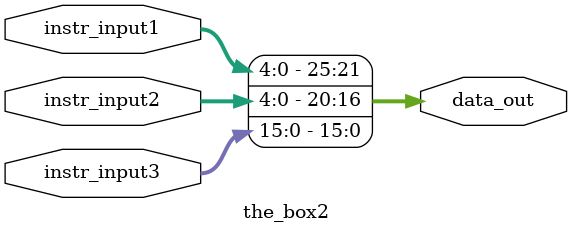
<source format=v>
module the_box2 (

    input wire  [4:0] instr_input1,
    input wire  [4:0] instr_input2,
    input wire  [15:0] instr_input3,
    output wire [25:0] data_out

); 

    //concatenando
    assign data_out = {instr_input1, instr_input2, instr_input3};


endmodule
</source>
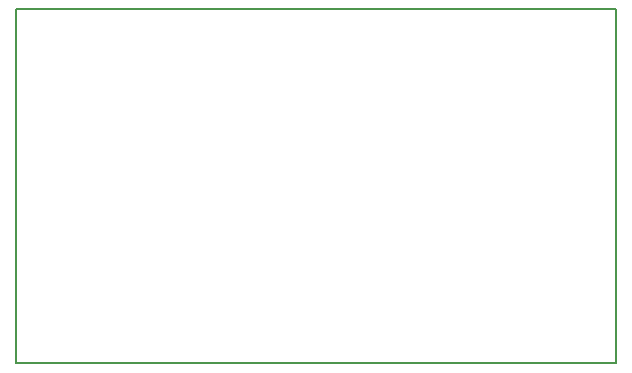
<source format=gbr>
%TF.GenerationSoftware,KiCad,Pcbnew,7.0.5*%
%TF.CreationDate,2023-11-04T20:07:07-04:00*%
%TF.ProjectId,modular,6d6f6475-6c61-4722-9e6b-696361645f70,rev?*%
%TF.SameCoordinates,Original*%
%TF.FileFunction,Profile,NP*%
%FSLAX46Y46*%
G04 Gerber Fmt 4.6, Leading zero omitted, Abs format (unit mm)*
G04 Created by KiCad (PCBNEW 7.0.5) date 2023-11-04 20:07:07*
%MOMM*%
%LPD*%
G01*
G04 APERTURE LIST*
%TA.AperFunction,Profile*%
%ADD10C,0.200000*%
%TD*%
G04 APERTURE END LIST*
D10*
X105620000Y-61370000D02*
X156420000Y-61370000D01*
X156420000Y-91300000D01*
X105620000Y-91300000D01*
X105620000Y-61370000D01*
M02*

</source>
....................
From the listing above, pick out each line where the word "Profile" appears.

Response below:
%TF.FileFunction,Profile,NP*%
%TA.AperFunction,Profile*%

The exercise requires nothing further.